Here are 3 big reasons why home security is so important:

  1. Beautiful people and things attract attention. Unfortunately, not all of it is positive. Some of it isn’t admiration, but naked lust. The more beautiful your home, the more likely unscrupulous people will want a slice of your pie of prosperity.
  2. Monitored home security will do more than protect your home from intruders; it will also safeguard it from fires, internal floods, and carbon monoxide by providing early warning alerts.
  3. You will deter crime with signage that your house is under monitored security and you’ll be able to deploy the latest home security tech to keep your home, family, and possessions safe. These modern security features include infrared motion detectors, high decibel alarms, wireless control of the electronics in your home, and 12-hour battery backup for alarm monitoring after a power outage.

Idea #2: Design Your Home like an Interior Designer

When you see makeover pictures in a home design magazine, it’s astonishing how different the “before” and “after” pictures look. While it’s natural to assume that the “after” picture looks better because of the use of more color and higher quality décor and furnishing, there’s a lot more going on. In fact, even if you were to try to replicate the scene buying the same stuff, it would still not look as good. Interior designers use two tricks to create that clean, refreshing look to a room: first, they figure out a room’s focal point; and second, they maximize the power of negative space.

1. Focal Point

Every beautiful room has a focal point, a feature that attracts your eyes when you walk into the room. It might be a fireplace in a living room or a large window in a bedroom with a spectacular view. After you’ve identified the focal point, then build your décor around it. If, for instance, if it’s a fireplace with red bricks, then add white candles, a white carpet, and white furnishings to make the rustic red bricks stand out more.

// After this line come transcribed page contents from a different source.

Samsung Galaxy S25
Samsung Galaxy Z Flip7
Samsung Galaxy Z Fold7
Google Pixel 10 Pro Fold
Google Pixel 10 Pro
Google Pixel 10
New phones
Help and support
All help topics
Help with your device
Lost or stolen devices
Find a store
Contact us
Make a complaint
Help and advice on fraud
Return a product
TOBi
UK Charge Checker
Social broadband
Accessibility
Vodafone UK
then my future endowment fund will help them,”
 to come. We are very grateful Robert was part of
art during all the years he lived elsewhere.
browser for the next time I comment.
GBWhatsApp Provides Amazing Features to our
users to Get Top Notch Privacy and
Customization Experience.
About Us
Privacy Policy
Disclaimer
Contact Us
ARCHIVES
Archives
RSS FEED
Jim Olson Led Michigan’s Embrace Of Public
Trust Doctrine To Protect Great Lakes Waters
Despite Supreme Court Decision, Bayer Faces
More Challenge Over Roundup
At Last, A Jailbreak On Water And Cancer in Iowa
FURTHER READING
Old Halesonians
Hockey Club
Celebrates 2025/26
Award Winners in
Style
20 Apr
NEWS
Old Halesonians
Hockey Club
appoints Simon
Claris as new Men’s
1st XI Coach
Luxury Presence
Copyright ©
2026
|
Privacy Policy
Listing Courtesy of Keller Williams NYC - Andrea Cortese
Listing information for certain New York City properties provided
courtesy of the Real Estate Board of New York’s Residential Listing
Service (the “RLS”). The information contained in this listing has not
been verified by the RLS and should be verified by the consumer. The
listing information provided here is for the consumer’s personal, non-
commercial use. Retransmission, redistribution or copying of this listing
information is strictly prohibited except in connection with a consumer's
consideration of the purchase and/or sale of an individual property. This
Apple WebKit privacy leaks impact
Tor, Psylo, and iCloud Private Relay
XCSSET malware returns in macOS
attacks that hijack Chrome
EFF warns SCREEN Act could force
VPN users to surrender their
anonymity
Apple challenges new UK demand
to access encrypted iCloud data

What if you can’t find a focal point? The room you’re trying to spruce up doesn’t have any distinguishing features that you could build a theme around? In that case, create a focal point. Here are few ideas for creating your own focal point:

  • Paint a wall a different color that offers contrast with the other walls.
  • Add artwork that adds color and interest to a boring wall.
  • Accessorize with shelves or potted plants to make a room look more comfortable.
  • Use a large piece of furniture, like an enormous bed with beautiful bedding, in a large bedroom so it doesn’t look so empty A big mirror could work, too.
  • Emphasize the purpose of the room. If it’s a home office, you could give it a minimalist, techy look. If it’s a den where you like to curl up with a favorite book, then consider giving it an old world, look-and-feel with antique furniture and tall bookcases stacked with all types of interesting books.

2. Negative Space

Negative space in a room works in the same way that negative space in a painting adds value to the piece of art. What’s missing emphasizes what’s there. A landscape painting with a wide swath of pale blue sky emphasizes the grandeur of the flourishing oak tree in the foreground. One way to create negative space is by removing clutter. Another way to create negative space is by leaving space around decorations you want to emphasize, like a lot of white wall space around a large portrait painting in the hallway.

Although others might assume your immaculate lawn and your interior design are an attempt to impress others, you actually don’t improve and maintain your home to impress anyone. In truth, it’s not about trying to amaze visitors or elicit quiet admiration for your sense of taste. Investing in your home means so much because everything you do, from décor to gardening and from furnishing to painting, you do out of love and appreciation for owning your very own place in the world.